If I hadn’t had help, I worry what would’ve happened. I was so determined to keep my child, because I’d lost eveything else due to being with the spath, and was just bent on believing that God would help me in some way to put things together enough to make it through. I’m lucky, because it might not have turned out so well.
I could’ve been a single mom of 2 kids, with a broken soul, mind, heart..
I don’t know what your situation is like, but I can tell you that the road in my pregnancy was like walking on hot coals and broken glass the entire way. It took me everything I had to stay alive, keep my sanity, etc. It is so deeply sad and hurtful, not to mention, never recieving an ounce of help or concern from the spath to help with the baby. There are just no words to describe the helplessness. Then there was the constant presence of total fear for my life and for my son – the realization that the spath could potentially have my infant son in his company unsupervised was enough to drive me to the brink of sanity.

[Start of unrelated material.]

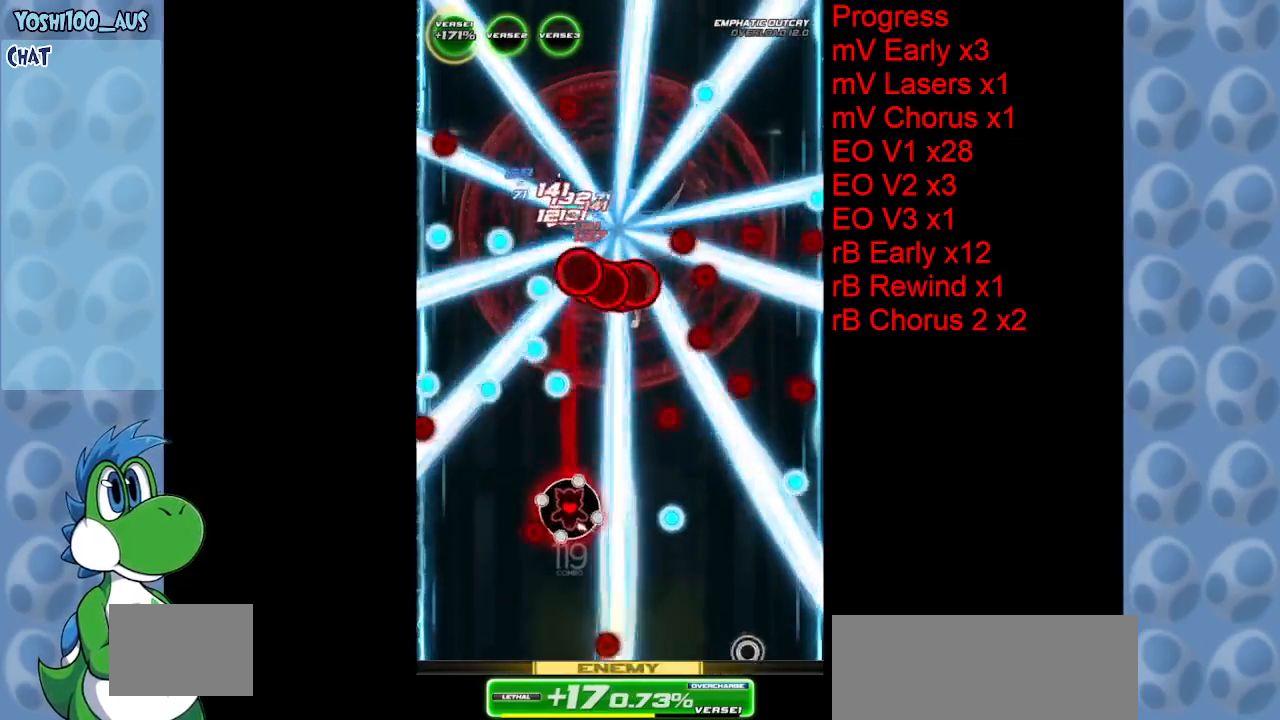
{"keys": ["z"], "events": [[17, "z", "down"], [200, "down", "up"], [200, "z", "up"], [350, "right", "down"], [433, "z", "down"], [483, "right", "up"]]}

I still fear the return of my spath. I still harbor a lot of anger, and only recently have I come to peace about worrying that my son will turn out like his spath dad.
I hope you let yourself cry and get better in this really nightmare of a time, but know that God is in control, and in time, spath wounds do start to heal.
Thank you all for your kind comments — I have to believe that God has a better plan for me, there has to be more, it just seems unfair that while I was with the Spath I had nothing and when I finally walked away, I walked away with nothing. It seems that everything works out for the Spath, always. I dont want to fill my heart with hate as he does not deserve any emotions from me. I much rather not acknowledge his existance. His day will come.